§ Extracto del documento

------------------------------------------------------------

El presente tema, a pesar de la importancia que tiene tanto para la vida práctica, como para el desempeño de una profesión científica, para muchas personas permanece envuelto en brumas como una nebulosa.
Empero, como se trata de un asunto de una importancia capital para la vida social de las sociedades basadas en la gestión del conocimiento, que no viene adecuadamente definido y acotado en sus límites reales –la vida misma, la cotidianidad de nuestro existir encubriría sus relaciones y dimensiones reales–, pues al tratar de definir de manera práctica y directa aquello que reúne y lo que aporta cada término de estas disciplinas, las prácticas que comportan y al no disponer de una orientación para poder desentrañar las dificultades que implica algo tan fundamental para la vida compleja de las sociedades modernas, es decir, poder dar razón de cómo se articula y organiza nuestro conocimiento del mundo, cómo se desdobla y efectúa la unidad del saber a través del acoplamiento de las diversas ciencias las unas a través de las otras, articulación y unidad que ha sido la primera aspiración del conocimiento en Occidente, de modo que las diversas disciplinas encuentren su unidad en un despliegue orgánico y coherentemente planteado como un sistema de las ciencias.
Explicitar lo que comportaría alcanzar y describir en sus partes una organización sistemática, real y coherente de la unidad del conocimiento, alcanzar a definir cómo se articularía la constitución de cada una de las ciencias y a la vez, mostrar como estas se integrarían en una jerarquía en un horizonte general de sentido, actualmente queda en el aire.

------------------------------------------------------------

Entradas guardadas
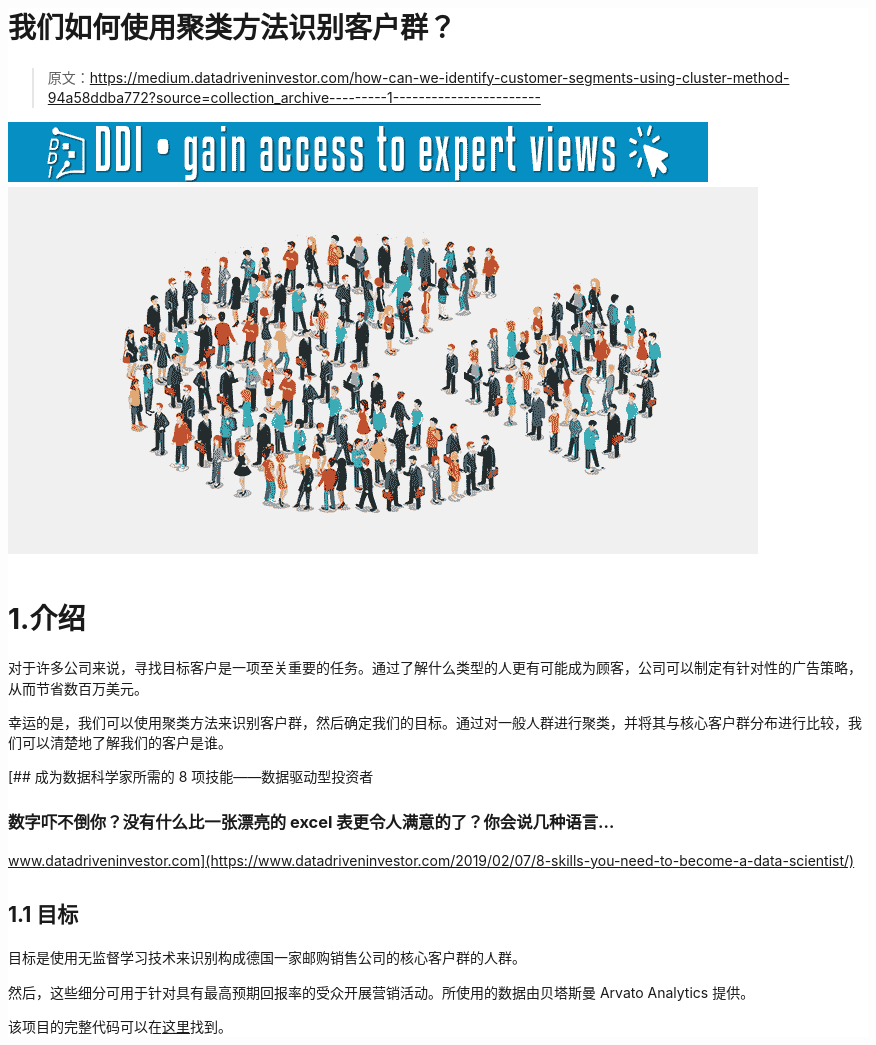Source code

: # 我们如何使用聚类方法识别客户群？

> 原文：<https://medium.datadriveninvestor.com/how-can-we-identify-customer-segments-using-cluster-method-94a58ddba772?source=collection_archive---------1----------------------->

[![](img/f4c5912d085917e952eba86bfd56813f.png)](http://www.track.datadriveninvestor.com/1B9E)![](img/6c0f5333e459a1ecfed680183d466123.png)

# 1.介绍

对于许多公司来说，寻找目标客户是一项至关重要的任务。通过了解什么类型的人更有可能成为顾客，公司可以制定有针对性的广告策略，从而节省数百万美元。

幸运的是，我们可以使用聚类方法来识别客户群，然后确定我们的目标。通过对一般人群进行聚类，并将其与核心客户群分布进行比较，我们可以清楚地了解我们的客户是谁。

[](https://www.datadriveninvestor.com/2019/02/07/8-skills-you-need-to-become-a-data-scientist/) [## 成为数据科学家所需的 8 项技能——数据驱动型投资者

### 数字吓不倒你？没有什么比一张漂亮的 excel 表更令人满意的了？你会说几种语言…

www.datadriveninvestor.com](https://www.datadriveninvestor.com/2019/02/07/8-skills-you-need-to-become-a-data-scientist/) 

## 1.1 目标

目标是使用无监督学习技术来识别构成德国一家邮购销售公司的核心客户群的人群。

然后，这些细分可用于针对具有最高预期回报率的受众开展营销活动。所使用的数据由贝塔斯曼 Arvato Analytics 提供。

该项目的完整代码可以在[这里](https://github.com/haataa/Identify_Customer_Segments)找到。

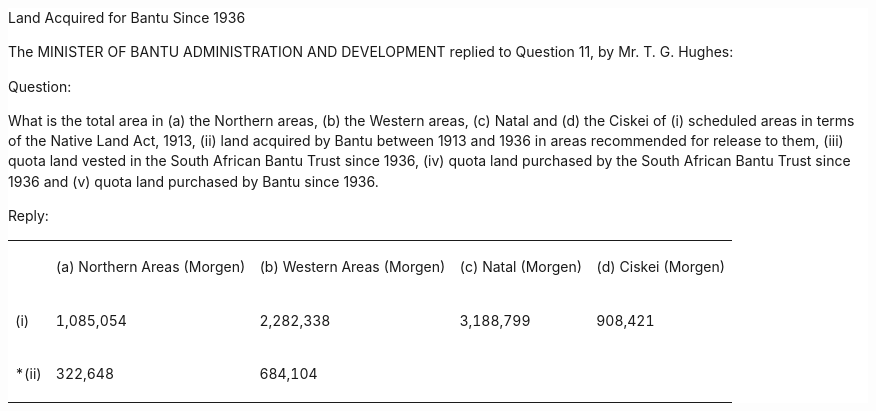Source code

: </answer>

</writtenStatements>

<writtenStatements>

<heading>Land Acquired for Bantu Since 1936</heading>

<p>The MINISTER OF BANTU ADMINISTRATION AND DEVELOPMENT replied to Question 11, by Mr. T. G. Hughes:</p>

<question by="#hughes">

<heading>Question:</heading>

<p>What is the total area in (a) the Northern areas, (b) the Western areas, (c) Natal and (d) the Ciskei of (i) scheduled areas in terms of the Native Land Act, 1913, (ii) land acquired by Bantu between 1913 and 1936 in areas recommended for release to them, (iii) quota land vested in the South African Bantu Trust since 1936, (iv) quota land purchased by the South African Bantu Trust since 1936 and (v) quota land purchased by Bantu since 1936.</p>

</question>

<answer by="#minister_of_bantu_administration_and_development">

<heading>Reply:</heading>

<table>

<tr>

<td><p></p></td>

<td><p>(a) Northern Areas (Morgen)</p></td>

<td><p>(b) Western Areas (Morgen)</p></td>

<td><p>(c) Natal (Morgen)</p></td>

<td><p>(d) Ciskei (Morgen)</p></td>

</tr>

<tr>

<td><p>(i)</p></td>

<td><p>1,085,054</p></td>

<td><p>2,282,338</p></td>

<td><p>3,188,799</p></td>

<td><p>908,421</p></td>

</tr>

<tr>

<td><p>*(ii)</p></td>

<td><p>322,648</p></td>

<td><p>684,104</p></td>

------------------------------------------------------------

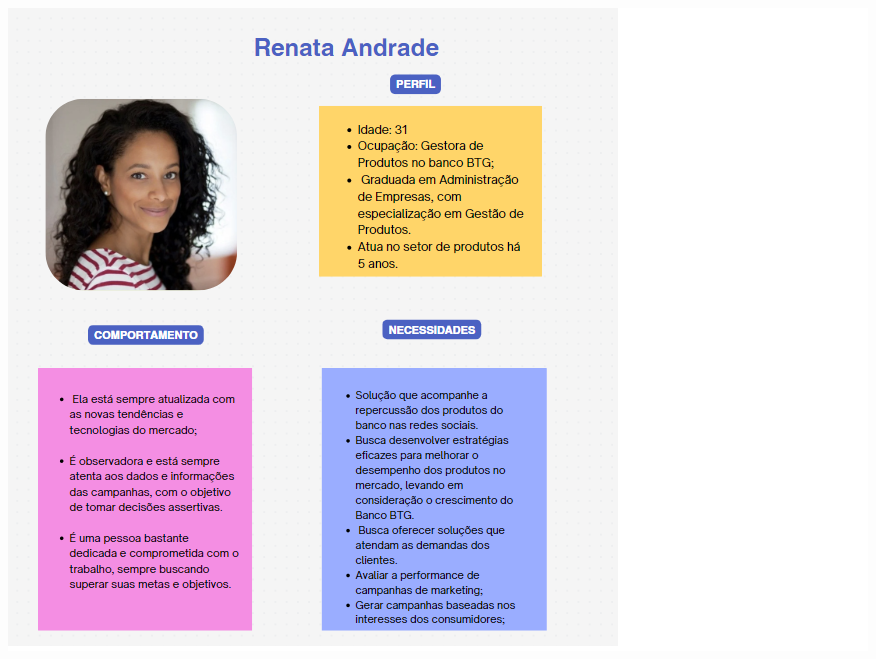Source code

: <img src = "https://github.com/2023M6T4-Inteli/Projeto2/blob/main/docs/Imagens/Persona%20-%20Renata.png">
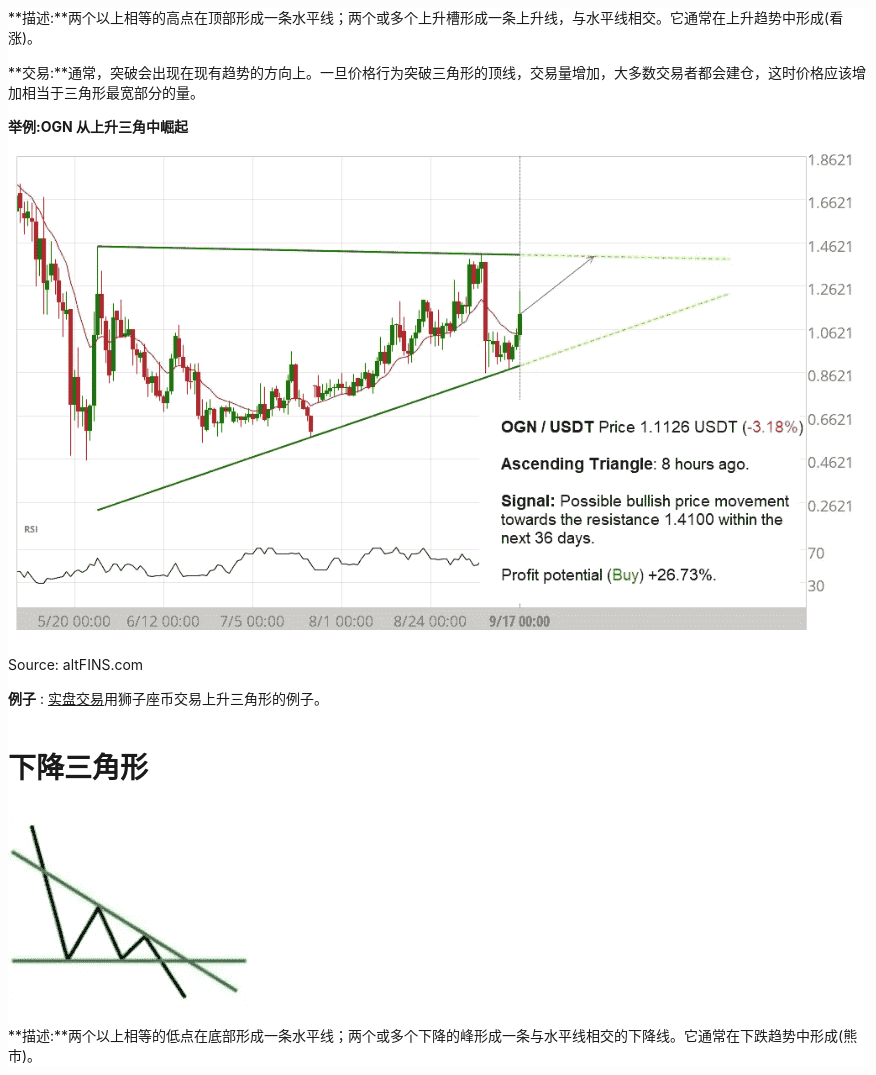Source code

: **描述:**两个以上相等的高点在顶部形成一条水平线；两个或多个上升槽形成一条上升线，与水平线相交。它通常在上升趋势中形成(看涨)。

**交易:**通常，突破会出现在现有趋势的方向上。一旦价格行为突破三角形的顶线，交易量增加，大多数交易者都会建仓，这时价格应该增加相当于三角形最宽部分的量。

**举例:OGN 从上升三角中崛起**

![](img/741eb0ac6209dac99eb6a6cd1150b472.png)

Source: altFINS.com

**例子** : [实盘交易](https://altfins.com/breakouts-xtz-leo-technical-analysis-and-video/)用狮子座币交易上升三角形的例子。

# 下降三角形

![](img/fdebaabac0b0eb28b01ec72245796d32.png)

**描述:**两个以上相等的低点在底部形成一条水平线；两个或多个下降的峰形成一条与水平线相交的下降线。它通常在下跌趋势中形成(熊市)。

------------------------------------------------------------

Edita el texto sobre la unidad del conocimiento: reproduce el fragmento que comienza con las palabras "Explicitar lo que" y termina con "en el aire.", pero cambia "jerarquía" por "estructura".

Explicitar lo que comportaría alcanzar y describir en sus partes una organización sistemática, real y coherente de la unidad del conocimiento, alcanzar a definir cómo se articularía la constitución de cada una de las ciencias y a la vez, mostrar como estas se integrarían en una estructura en un horizonte general de sentido, actualmente queda en el aire.